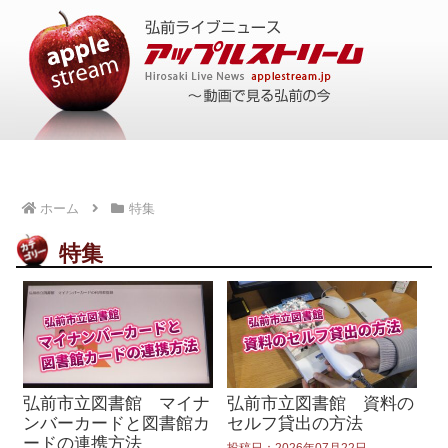
ホーム
特集
特集
弘前市立図書館 マイナ
弘前市立図書館 資料の
ンバーカードと図書館カ
セルフ貸出の方法
ードの連携方法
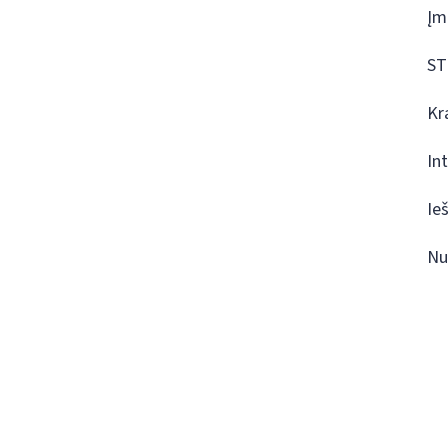
Įm
ST
Kr
In
Ie
Nu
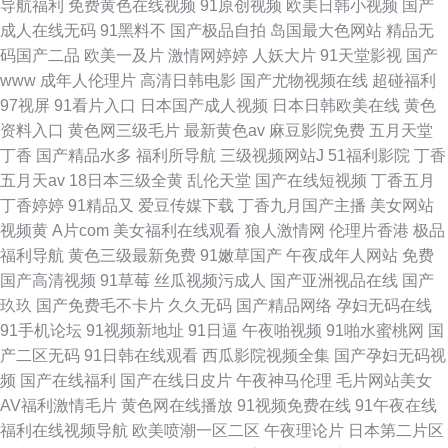
导航福利
免费黄色在线视频
91原创视频
欧美日韩小视频
国产
成人在线无码
91黑料不
国产极品自拍
岛国最大色网站
精品无
码国产二品
欧美一及片
激情网婷婷
人妖大片
91天堂影视
国产
www
成年人伦理片
高清日韩电影
国产尤物视频在线
超碰福利
97视屏
91看片入口
日本国产成人视频
日本日韩欧美在线
黄色
资料入口
黄色网三级毛片
最新黄色av
麻豆影院免费
五月天堂
丁香
国产精品水多
福利所导航
三级视频网站J
51福利影院
丁香
五月天av
18日本三级全黄
乱伦天堂
国产在线短视频
丁香五月
丁香婷婷
91精品又
爱豆传媒下载
丁香九月国产主播
美女网站
视频黄
A片com
美女福利在线观看
狼人激情网
伦理片香港
极品
福利导航
黄色三级最新免费
91嫩草国产
午夜成年人网站
免费
国产高清视频
91草莓
丝瓜视频污成人
国产亚洲视品在线
国产
玖玖
国产免费毛不卡片
久久无码
国产精品网络
孕妇无码在线
91手机论坛
91视频新地址
91日逼
午夜啪视频
91啪水蜜桃网
国
产二区无码
91日韩在线观看
西瓜影院视频全集
国产孕妇无码视
频
国产在线福利
国产在线日皮片
午夜神马伦理
毛片网站美女
AV福利激情毛片
黄色网在线播放
91视频免费在线
91午夜在线
福利在线视频导航
欧美喷潮一区二区
午夜理论片
日本第二片区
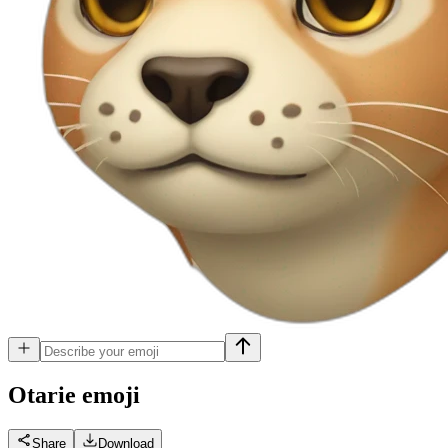
Otarie
emoji
Share
Download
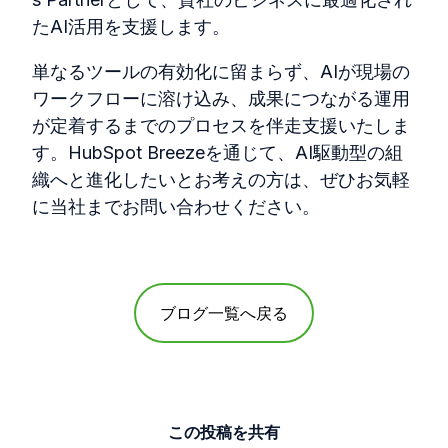
た
AI
活用を支援します。
単なるツールの有効化に留まらず、
AI
が現場の
ワークフローに溶け込み、成果につながる運用
が定着するまでのプロセスを伴走支援いたしま
す。
HubSpot Breeze
を通じて、
AI
駆動型の組
織へと進化したいとお考えの方は、ぜひお気軽
に当社までお問い合わせください。
ブログ一覧へ戻る
この投稿を共有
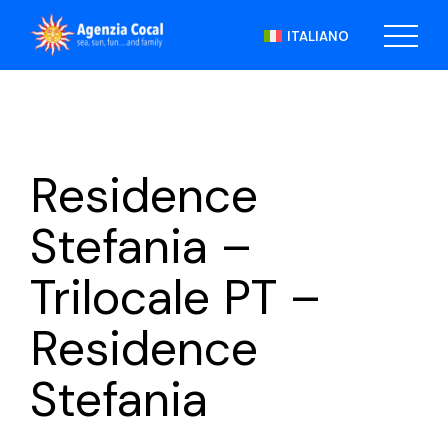
Skip
to
ITALIANO
the
content
Residence
Stefania –
Trilocale PT –
Residence
Stefania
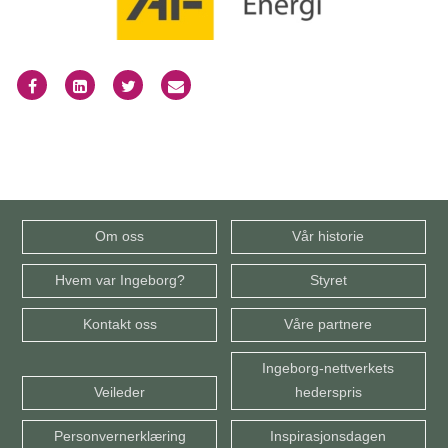
Om oss
Vår historie
Hvem var Ingeborg?
Styret
Kontakt oss
Våre partnere
Ingeborg-nettverkets
Veileder
hederspris
Personvernerklæring
Inspirasjonsdagen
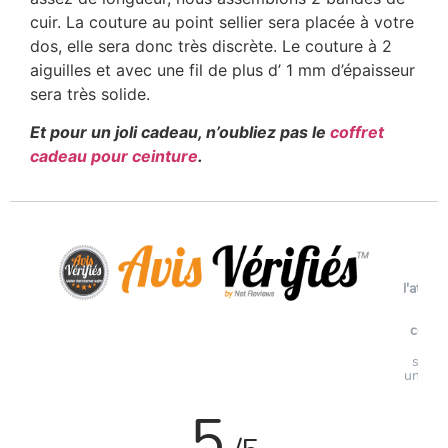
cuir. La couture au point sellier sera placée à votre
dos, elle sera donc très discrète. Le couture à 2
aiguilles et avec une fil de plus d’ 1 mm d’épaisseur
sera très solide.
Et pour un joli cadeau, n’oubliez pas le
coffret
cadeau pour ceinture
.
Voi
l'attest
de
confi
Avi
soumi
un con
5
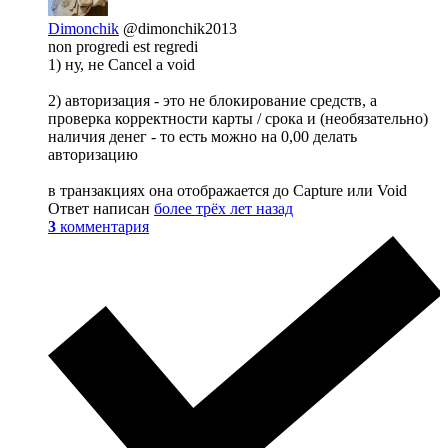
Dimonchik
@dimonchik2013
non progredi est regredi
1) ну, не Cancel а void
2) авторизация - это не блокирование средств, а
проверка корректности карты / срока и (необязательно)
наличия денег - то есть можно на 0,00 делать
авторизацию
в транзакциях она отображается до Capture или Void
Ответ написан
более трёх лет назад
3
комментария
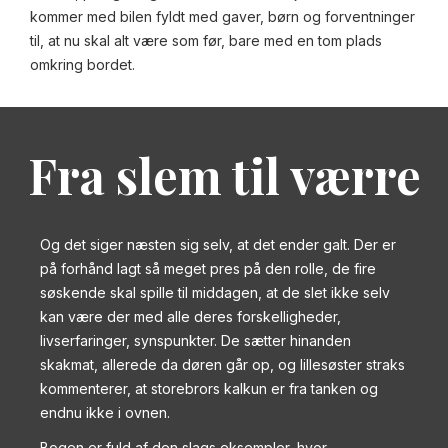
kommer med bilen fyldt med gaver, børn og forventninger
til, at nu skal alt være som før, bare med en tom plads
omkring bordet.
Fra slem til værre
Og det siger næsten sig selv, at det ender galt. Der er
på forhånd lagt så meget pres på den rolle, de fire
søskende skal spille til middagen, at de slet ikke selv
kan være der med alle deres forskelligheder,
livserfaringer, synspunkter. De sætter hinanden
skakmat, allerede da døren går op, og lillesøster straks
kommenterer, at storebrors kalkun er fra tanken og
endnu ikke i ovnen.
Bogen er fuld af den slags eksempler, hvor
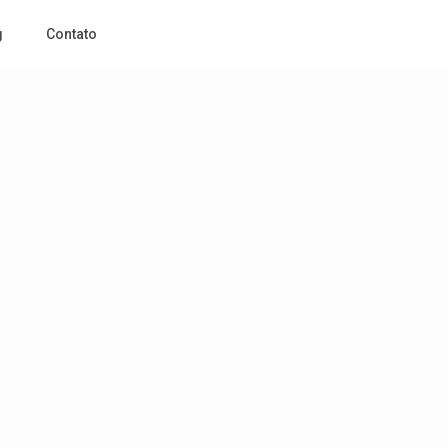
g
Contato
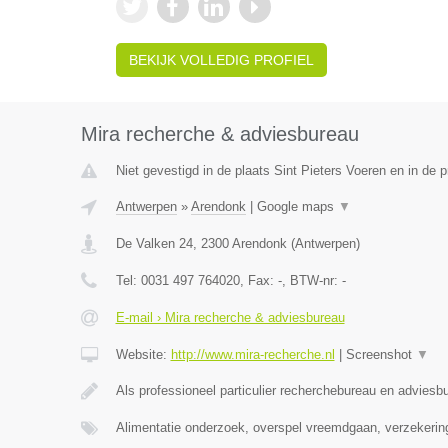
BEKIJK VOLLEDIG PROFIEL
Mira recherche & adviesbureau
Niet gevestigd in de plaats Sint Pieters Voeren en in de 
Antwerpen
»
Arendonk
|
Google maps
▼
De Valken 24
,
2300
Arendonk
(
Antwerpen
)
Tel:
0031 497 764020
, Fax:
-
, BTW-nr:
-
E-mail › Mira recherche & adviesbureau
Website:
http://www.mira-recherche.nl
|
Screenshot
▼
Als professioneel particulier recherchebureau en adviesb
Alimentatie onderzoek, overspel vreemdgaan, verzekerin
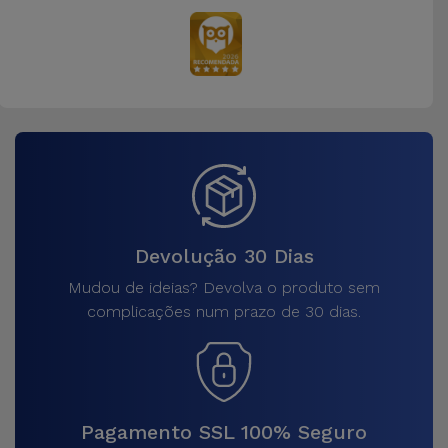
Devolução 30 Dias
Mudou de ideias? Devolva o produto sem
complicações num prazo de 30 dias.
Pagamento SSL 100% Seguro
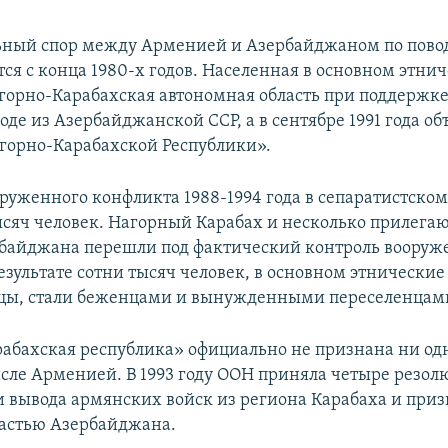
ный спор между Арменией и Азербайджаном по пово
тся с конца 1980-х годов. Населенная в основном этни
орно-Карабахская автономная область при поддержк
оде из Азербайджанской ССР, а в сентябре 1991 года об
горно-Карабахской Республики».
оруженного конфликта 1988-1994 года в сепаратистско
ысяч человек. Нагорный Карабах и несколько прилега
байджана перешли под фактический контроль вооруж
езультате сотни тысяч человек, в основном этнические
цы, стали беженцами и вынужденными переселенцам
абахская республика» официально не признана ни одн
исле Арменией. В 1993 году ООН приняла четыре резол
 вывода армянских войск из региона Карабаха и при
астью Азербайджана.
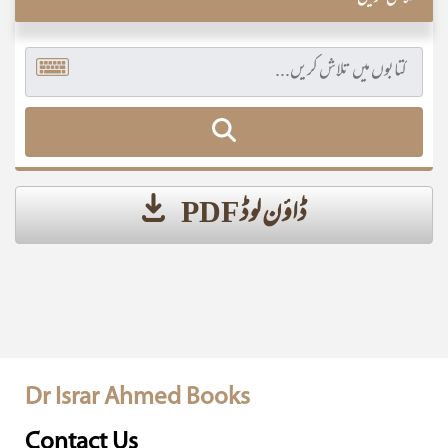
ڈاؤن لوڈ PDF
Dr Israr Ahmed Books
Contact Us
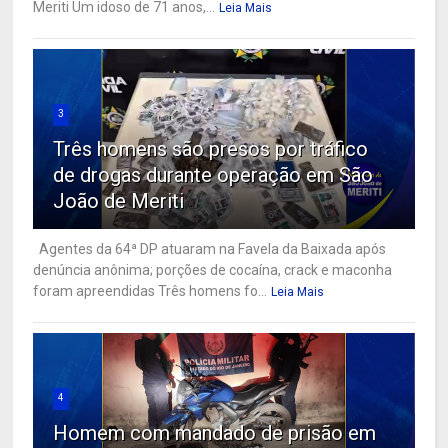
Meriti Um idoso de 71 anos,...
Leia Mais
3
Três homens são presos por tráfico
de drogas durante operação em São
João de Meriti
Agentes da 64ª DP atuaram na Favela da Baixada após
denúncia anônima; porções de cocaína, crack e maconha
foram apreendidas Três homens fo...
Leia Mais
4
Homem com mandado de prisão em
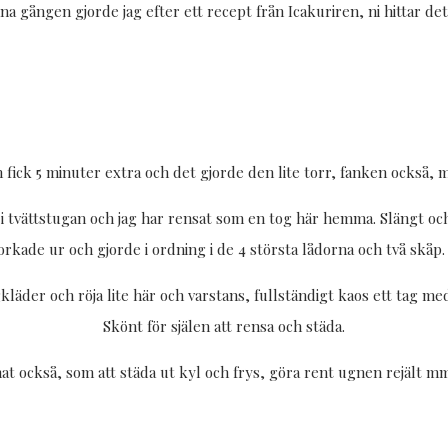
a gången gjorde jag efter ett recept från Icakuriren, ni hittar de
fick 5 minuter extra och det gjorde den lite torr, fanken också,
i tvättstugan och jag har rensat som en tog här hemma. Slängt och
kade ur och gjorde i ordning i de 4 största lådorna och två skåp. 
kläder och röja lite här och varstans, fullständigt kaos ett tag m
Skönt för själen att rensa och städa.
 också, som att städa ut kyl och frys, göra rent ugnen rejält m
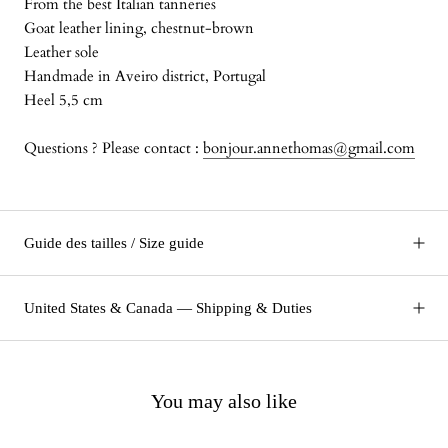
From the best Italian tanneries
Goat leather lining, chestnut-brown
Leather sole
Handmade in Aveiro district, Portugal
Heel 5,5 cm
Questions ? Please contact :
bonjour.annethomas@gmail.com
Guide des tailles / Size guide
United States & Canada — Shipping & Duties
You may also like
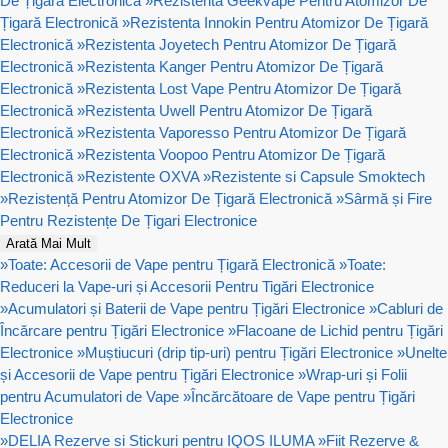
De Țigară Electronică
»
Rezistenta Geekvape Pentru Atomizor De
Țigară Electronică
»
Rezistenta Innokin Pentru Atomizor De Țigară
Electronică
»
Rezistenta Joyetech Pentru Atomizor De Țigară
Electronică
»
Rezistenta Kanger Pentru Atomizor De Țigară
Electronică
»
Rezistenta Lost Vape Pentru Atomizor De Țigară
Electronică
»
Rezistenta Uwell Pentru Atomizor De Țigară
Electronică
»
Rezistenta Vaporesso Pentru Atomizor De Țigară
Electronică
»
Rezistenta Voopoo Pentru Atomizor De Țigară
Electronică
»
Rezistente OXVA
»
Rezistente si Capsule Smoktech
»
Rezistență Pentru Atomizor De Țigară Electronică
»
Sârmă și Fire
Pentru Rezistențe De Țigari Electronice
Arată Mai Mult
»
Toate: Accesorii de Vape pentru Țigară Electronică
»
Toate:
Reduceri la Vape-uri și Accesorii Pentru Tigări Electronice
»
Acumulatori și Baterii de Vape pentru Țigări Electronice
»
Cabluri de
Încărcare pentru Țigări Electronice
»
Flacoane de Lichid pentru Țigări
Electronice
»
Muștiucuri (drip tip-uri) pentru Țigări Electronice
»
Unelte
și Accesorii de Vape pentru Țigări Electronice
»
Wrap-uri și Folii
pentru Acumulatori de Vape
»
Încărcătoare de Vape pentru Țigări
Electronice
»
DELIA Rezerve si Stickuri pentru IQOS ILUMA
»
Fiit Rezerve &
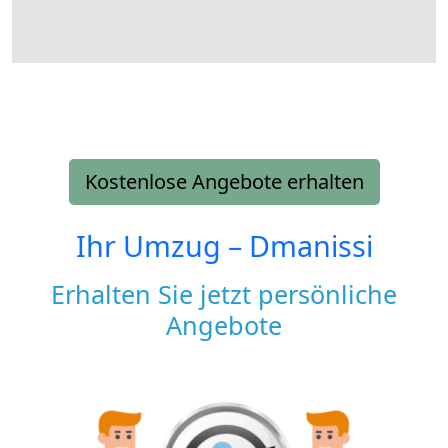
Kostenlose Angebote erhalten
Ihr Umzug –
Dmanissi
Erhalten Sie jetzt persönliche
Angebote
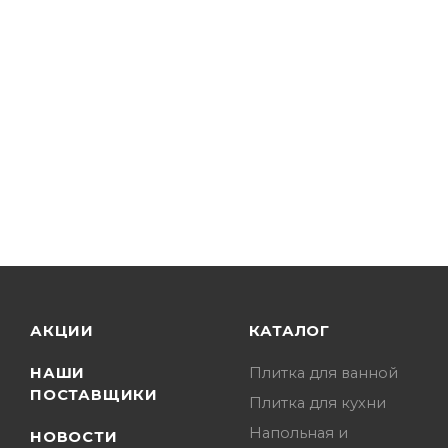
АКЦИИ
КАТАЛОГ
НАШИ
Плитка для ванной
ПОСТАВЩИКИ
Плитка для кухни
Напольная и
НОВОСТИ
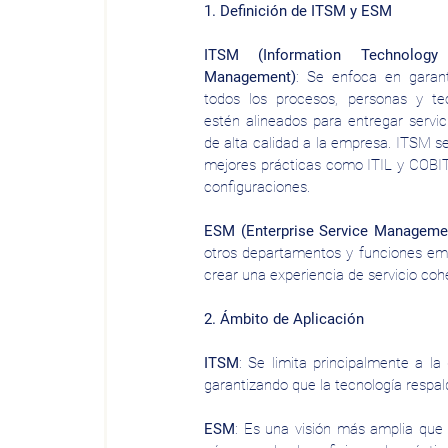
1. Definición de ITSM y ESM
ITSM (Information Technology 
Management)
: Se enfoca en garant
todos los procesos, personas y tec
estén alineados para entregar servici
de alta calidad a la empresa. ITSM se
mejores prácticas como ITIL y COBIT,
configuraciones.
ESM (Enterprise Service Manageme
otros departamentos y funciones emp
crear una experiencia de servicio cohe
2. Ámbito de Aplicación
ITSM
: Se limita principalmente a la 
garantizando que la tecnología respal
ESM
: Es una visión más amplia que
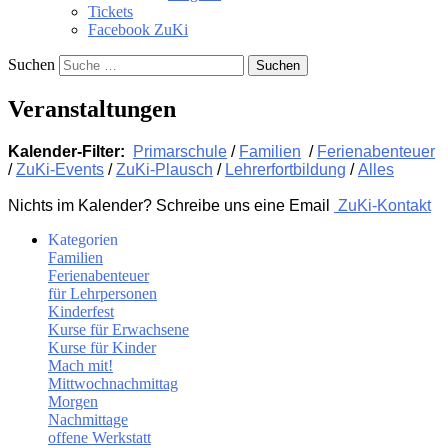
Tickets
Facebook ZuKi
Suchen
Veranstaltungen
Kalender-Filter:
Primarschule
/
Familien
/
Ferienabenteuer
/
ZuKi-Events
/
ZuKi-Plausch
/
Lehrerfortbildung
/
Alles
Nichts im Kalender? Schreibe uns eine Email
ZuKi-Kontakt
Kategorien
Familien
Ferienabenteuer
für Lehrpersonen
Kinderfest
Kurse für Erwachsene
Kurse für Kinder
Mach mit!
Mittwochnachmittag
Morgen
Nachmittage
offene Werkstatt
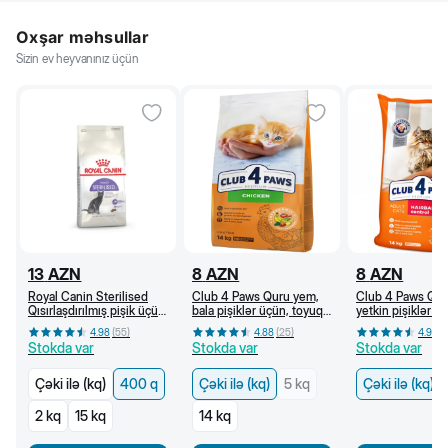
Oxşar məhsullar
Sizin ev heyvanınız üçün
13
AZN
8
AZN
8
AZN
Royal Canin Sterilised
Club 4 Paws Quru yem,
Club 4 Paws Qur
Qısırlaşdırılmış pişik üçün
bala pişiklər üçün, toyuq
yetkin pişiklər ü
quru yem, 1 yaşdan, 400
əti ilə, kq
topalarının çıxarı
4.98
(
55
)
4.88
(
25
)
4.95
(
q
Stokda var
Stokda var
Stokda var
Çəki ilə (kq)
400 q
Çəki ilə (kq)
5 kq
Çəki ilə (kq)
2 kq
15 kq
14 kq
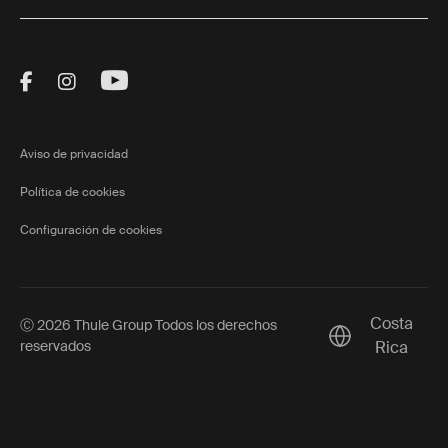
Visit Thule on Facebook (external link)
Visit Thule on Instagram (external link)
Visit Thule on Youtube (external lin
Aviso de privacidad
Política de cookies
Configuración de cookies
Costa
Ⓒ 2026 Thule Group Todos los derechos
Current market/
reservados
Rica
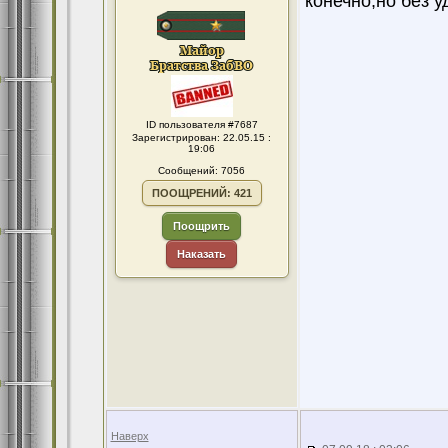
конечно,но без у
ID пользователя #7687
Зарегистрирован: 22.05.15 :
19:06
Сообщений: 7056
ПООЩРЕНИЙ: 421
Поощрить
Наказать
Наверх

• TASK TO CARRY OUT
From the entries above, return exactly the line containing "ысяч человек. Нагорный", the line containing "признана ни одн", and all lines between, and nothing else.

• THE ANSWER
ысяч человек. Нагорный Карабах и несколько прилега
байджана перешли под фактический контроль вооруж
езультате сотни тысяч человек, в основном этнические
цы, стали беженцами и вынужденными переселенцам
абахская республика» официально не признана ни одн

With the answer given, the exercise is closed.